## WHAT NEEDS TO BE DONE
Return every line below in which "холодильника" appears.

## Page-level text extractions
>>>
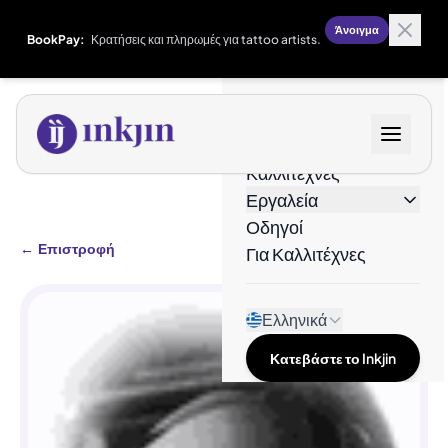
Άνοιγμα
BookPay:
Κρατήσεις και πληρωμές για tattoo artists.
Σχέδια
Καλλιτέχνες
Εργαλεία
Οδηγοί
←
Επιστροφή
Για Καλλιτέχνες
Ελληνικά
Κατεβάστε το Inkjin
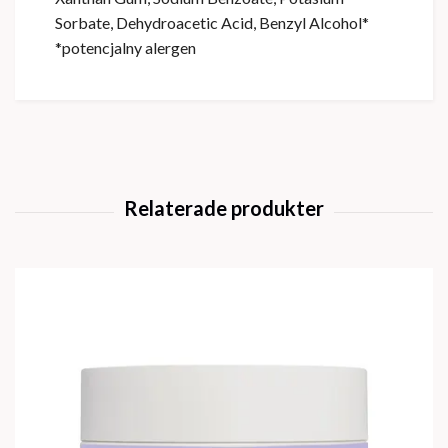
Sorbate, Dehydroacetic Acid, Benzyl Alcohol*
*potencjalny alergen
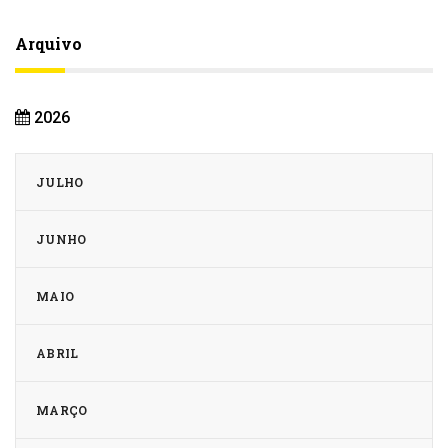
Arquivo
2026
JULHO
JUNHO
MAIO
ABRIL
MARÇO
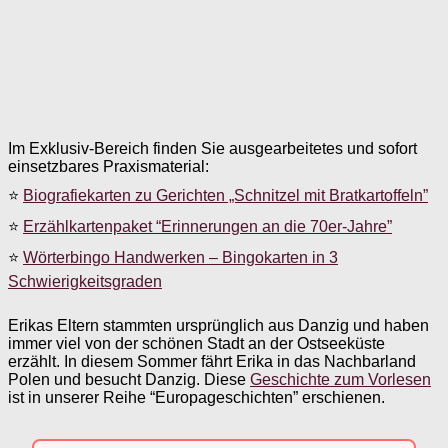
Im Exklusiv-Bereich finden Sie ausgearbeitetes und sofort
einsetzbares Praxismaterial:
⭐
Biografiekarten zu Gerichten „Schnitzel mit Bratkartoffeln”
⭐
Erzählkartenpaket “Erinnerungen an die 70er-Jahre”
⭐
Wörterbingo Handwerken – Bingokarten in 3
Schwierigkeitsgraden
Erikas Eltern stammten ursprünglich aus Danzig und haben
immer viel von der schönen Stadt an der Ostseeküste
erzählt. In diesem Sommer fährt Erika in das Nachbarland
Polen und besucht Danzig. Diese
Geschichte zum Vorlesen
ist in unserer Reihe “Europageschichten” erschienen.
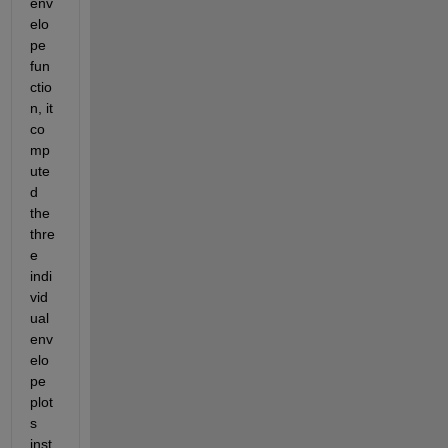
env
elo
pe 
fun
ctio
n, it 
co
mp
ute
d 
the 
thre
e 
indi
vid
ual 
env
elo
pe 
plot
s 
inst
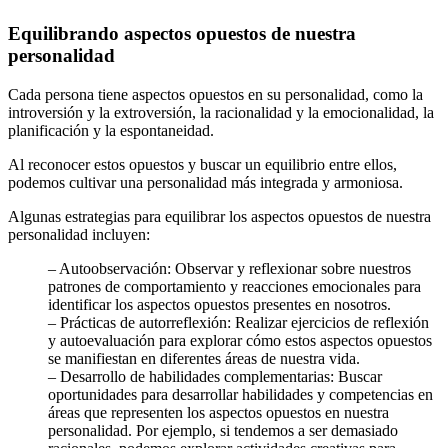
Equilibrando aspectos opuestos de nuestra
personalidad
Cada persona tiene aspectos opuestos en su personalidad, como la
introversión y la extroversión, la racionalidad y la emocionalidad, la
planificación y la espontaneidad.
Al reconocer estos opuestos y buscar un equilibrio entre ellos,
podemos cultivar una personalidad más integrada y armoniosa.
Algunas estrategias para equilibrar los aspectos opuestos de nuestra
personalidad incluyen:
– Autoobservación: Observar y reflexionar sobre nuestros
patrones de comportamiento y reacciones emocionales para
identificar los aspectos opuestos presentes en nosotros.
– Prácticas de autorreflexión: Realizar ejercicios de reflexión
y autoevaluación para explorar cómo estos aspectos opuestos
se manifiestan en diferentes áreas de nuestra vida.
– Desarrollo de habilidades complementarias: Buscar
oportunidades para desarrollar habilidades y competencias en
áreas que representen los aspectos opuestos en nuestra
personalidad. Por ejemplo, si tendemos a ser demasiado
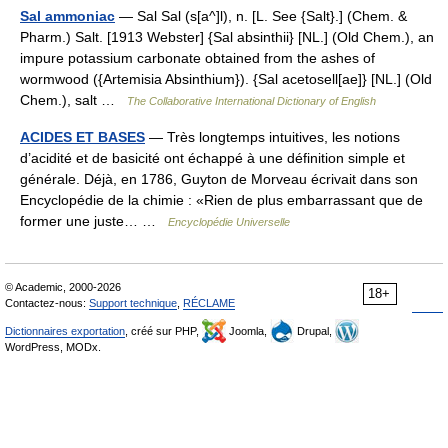
Sal ammoniac
— Sal Sal (s[a^]l), n. [L. See {Salt}.] (Chem. &
Pharm.) Salt. [1913 Webster] {Sal absinthii} [NL.] (Old Chem.), an
impure potassium carbonate obtained from the ashes of
wormwood ({Artemisia Absinthium}). {Sal acetosell[ae]} [NL.] (Old
Chem.), salt …
The Collaborative International Dictionary of English
ACIDES ET BASES
— Très longtemps intuitives, les notions
d’acidité et de basicité ont échappé à une définition simple et
générale. Déjà, en 1786, Guyton de Morveau écrivait dans son
Encyclopédie de la chimie : «Rien de plus embarrassant que de
former une juste… …
Encyclopédie Universelle
© Academic, 2000-2026
18+
Contactez-nous:
Support technique
,
RÉCLAME
Dictionnaires exportation
, créé sur PHP,
Joomla,
Drupal,
WordPress, MODx.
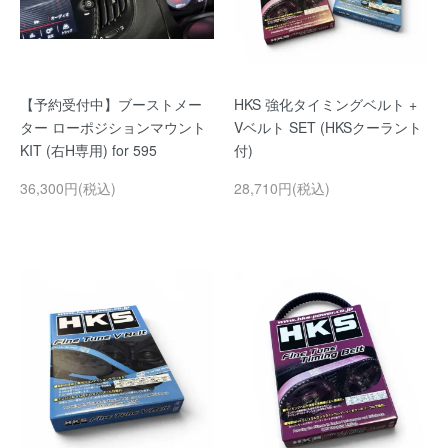
【予約受付中】ブーストメー
HKS 強化タイミングベルト +
ター ローポジションマウント
Vベルト SET (HKSクーラント
KIT (右H専用) for 595
付)
36,300円(税込)
28,710円(税込)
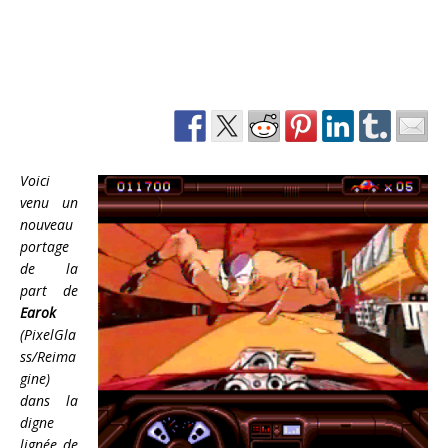
Voici
venu un
nouveau
portage
de la
part de
Earok
(PixelGla
ss/Reima
gine)
dans la
digne
lignée de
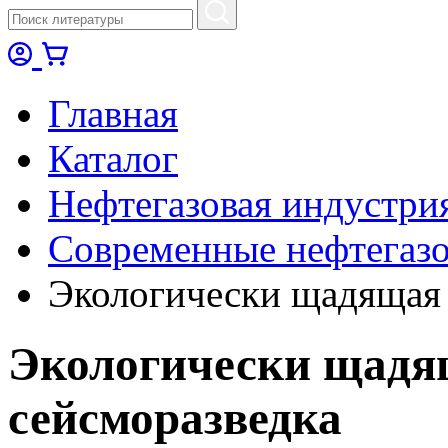
Главная
Каталог
Нефтегазовая индустри
Современные нефтегазо
Экологически щадящая 
Экологически щадя
сейсморазведка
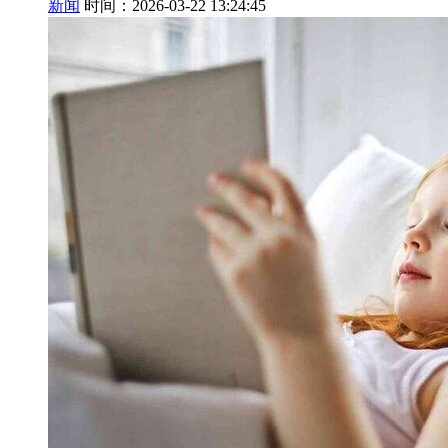
新闻
时间：2026-03-22 13:24:45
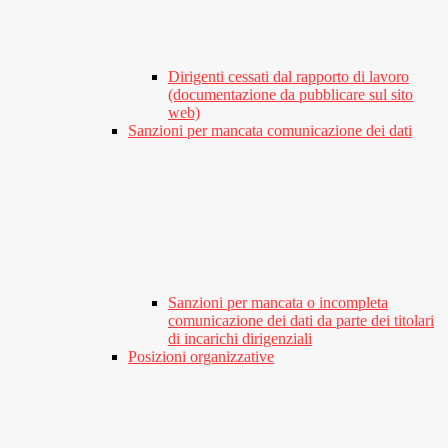
Dirigenti cessati dal rapporto di lavoro
(documentazione da pubblicare sul sito
web)
Sanzioni per mancata comunicazione dei dati
Sanzioni per mancata o incompleta
comunicazione dei dati da parte dei titolari
di incarichi dirigenziali
Posizioni organizzative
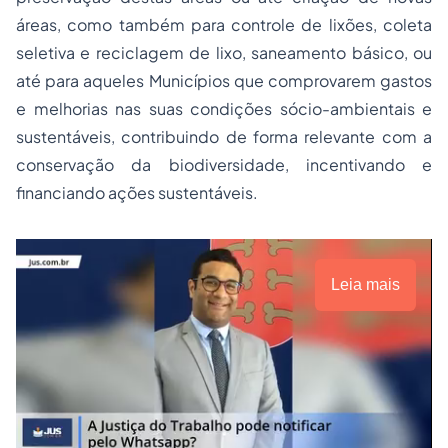
áreas, como também para controle de lixões, coleta
seletiva e reciclagem de lixo, saneamento básico, ou
até para aqueles Municípios que comprovarem gastos
e melhorias nas suas condições sócio-ambientais e
sustentáveis, contribuindo de forma relevante com a
conservação da biodiversidade, incentivando e
financiando ações sustentáveis.
Leia mais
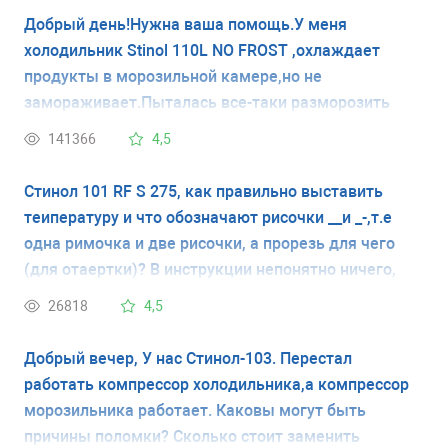
Добрый день!Нужна ваша помощь.У меня
холодильник Stinol 110L NO FROST ,охлаждает
продукты в морозильной камере,но не
замораживает.Пыталась все-таки разморозить
камеру ,но это не помогло.На дверце холодильника
141366
4,5
термометр есть,на циферблате стрелка стоит на
капельке.Я думаю,может я не правильно
Стинол 101 RF S 275, как правильно выставить
выставила температуру .Подскажите
теипературу и что обозначают рисочки __и _-,т.е
пожалуйста,как должна быть выставлена
одна римочка и две рисочки, а прорезь для чего
температура,на фото так как сейчас стоит.
(для отаертки)? В инструкции непонятно ничего,
запуталась. пасибоо. Единичная рисочки- это
26818
4,5
начало, а двойная- конец?
Добрый вечер, У нас Стинол-103. Перестал
работать компрессор холодильника,а компрессор
морозильника работает. Каковы могут быть
причины поломки? Сколько стоит заменить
<<<
## SOLUTION TO THE EXERCISE
камеру ,но это не помогло.На дверце холодильника
работать компрессор холодильника,а компрессор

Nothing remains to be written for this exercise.